My daughter attended another local daycare facility as an infant and toddler, and I was so pleased with that school I was frankly unsure about moving to MCHD when she was 3. After only a few weeks, however, I joyfully discovered that this was the most remarkable educational experience for my child I could ever fathom. It was like going from mud pie to Kentucky Derby pie. I just didn't know what we were missing until we experienced it. The philosophy and materials are especially remarkable, and are supported by all the developmental brain research I study in my personal line of work. MCHD's wonder is about so much more than academics; to me it's also about the peace - both internal and external - that they explicitly teach the children. Here they are equipped to express their concerns, navigate conflicts, and develop self-control in ways some of my own peers have not entirely mastered. Ultimately, despite having access to the "best public schools available," we have consistently chosen to keep our child enrolled at MCHD, and encourage any parents who want to see their children become community leaders who live satisfying, fulfilling lives to join us.
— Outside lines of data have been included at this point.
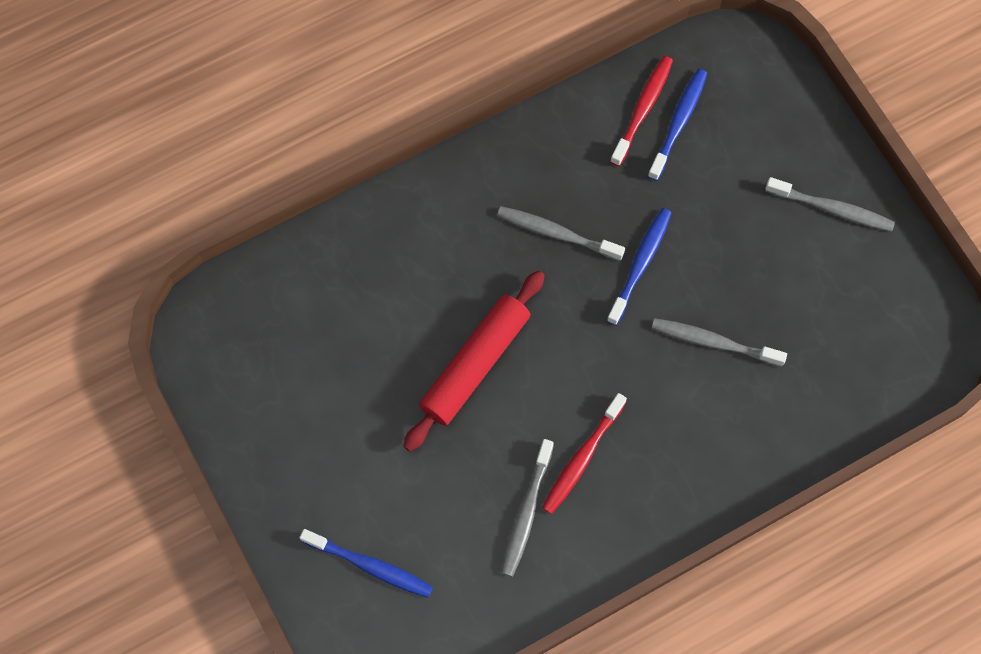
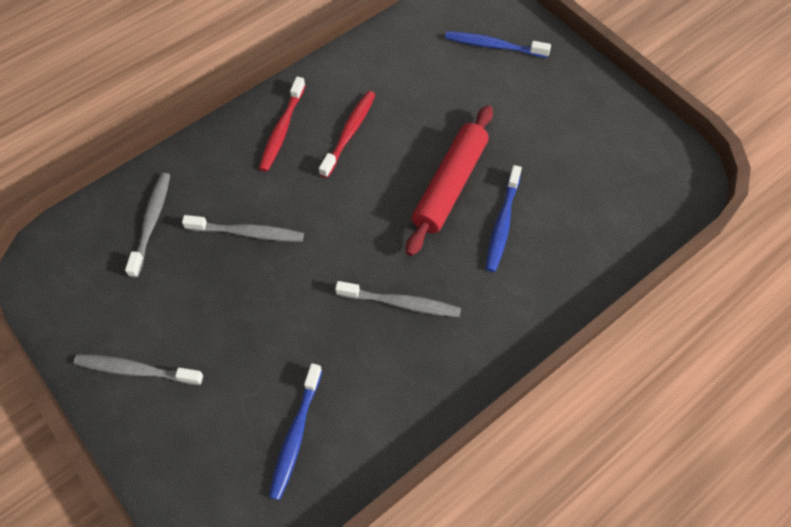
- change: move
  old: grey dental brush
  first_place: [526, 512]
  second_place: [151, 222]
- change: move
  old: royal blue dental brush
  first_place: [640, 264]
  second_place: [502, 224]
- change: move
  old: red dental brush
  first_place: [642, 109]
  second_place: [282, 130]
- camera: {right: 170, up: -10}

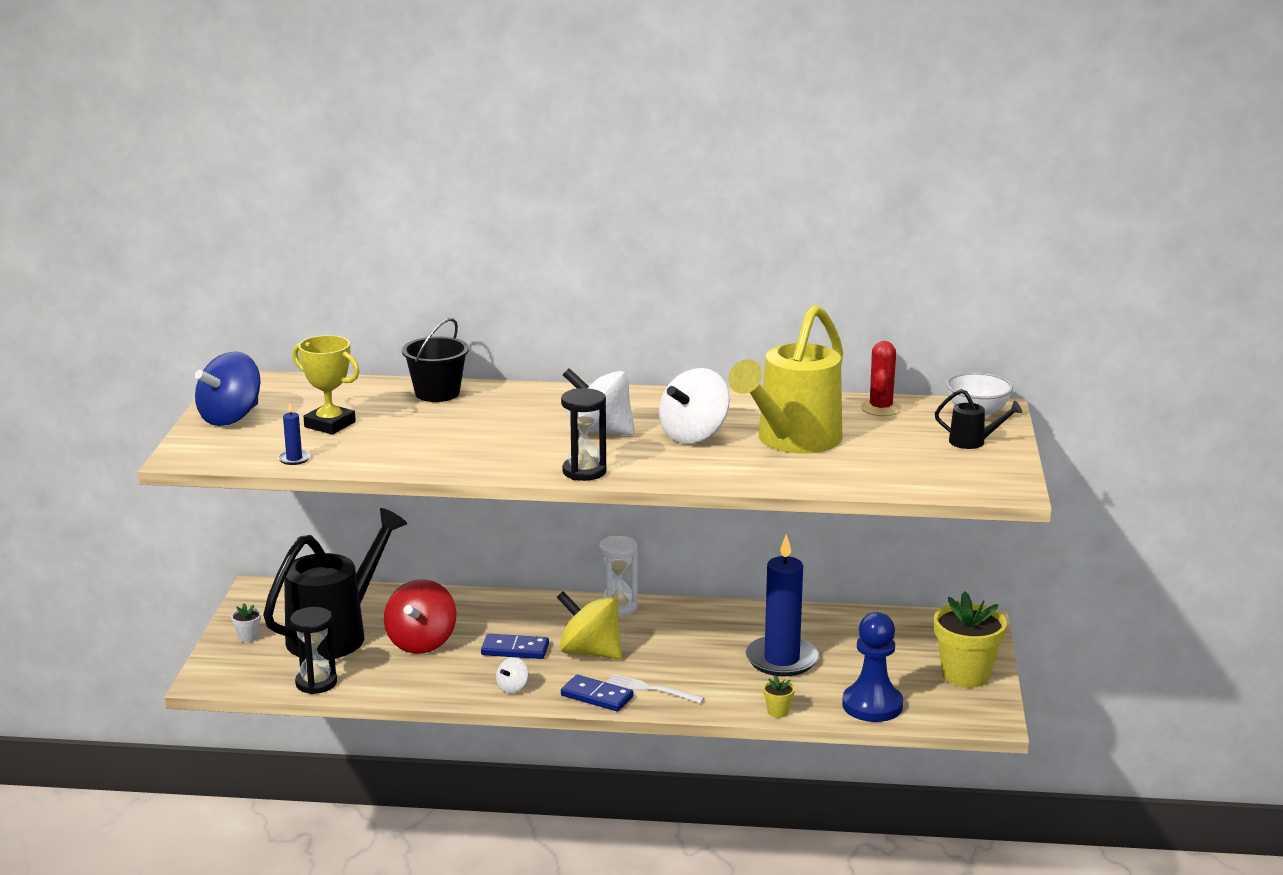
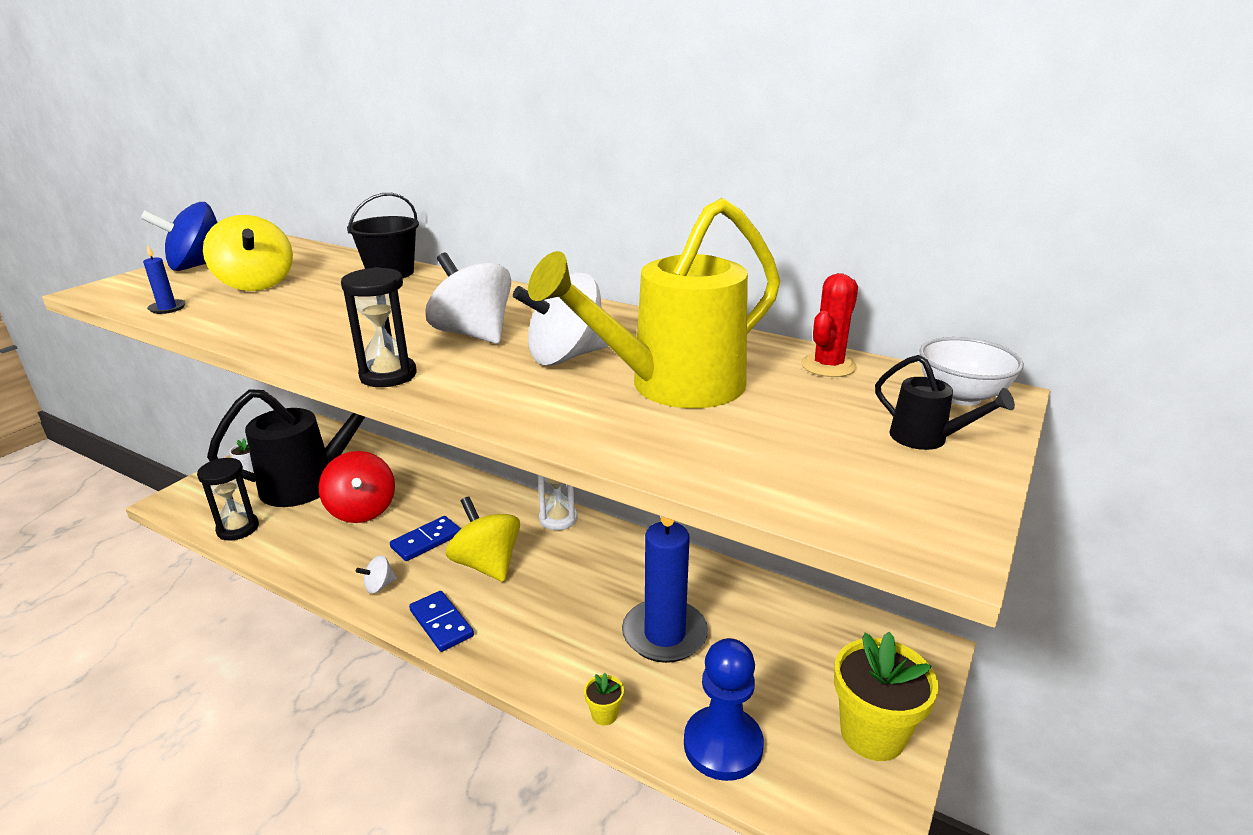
- change: delete
  old: snow-white fork
  first_place: [652, 689]
- change: replace
  old: yellow award cup
  new: yellow spinning top
  first_place: [330, 424]
  second_place: [256, 284]
- change: rotate
  old: red spinning top
  first_place: [421, 642]
  second_place: [362, 510]
  degrees: -60
- change: rotate
  old: royal blue domino tile
  first_place: [515, 650]
  second_place: [426, 541]
  degrees: -75
- camera: {right: 25, up: 5}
We regret starting our children at this school. Getting out is much more difficult than getting in. This is more of the "church of Montessori" than it is a school. Everything is secondary to the school's misguided interpretations of the montessori method. The head of school and some of the staff are "true believers", and they put the furthering of their message ahead of the welfare of the children. This church needs a major revival, as many of the staff are burned out, and just give up on students who struggle with their message.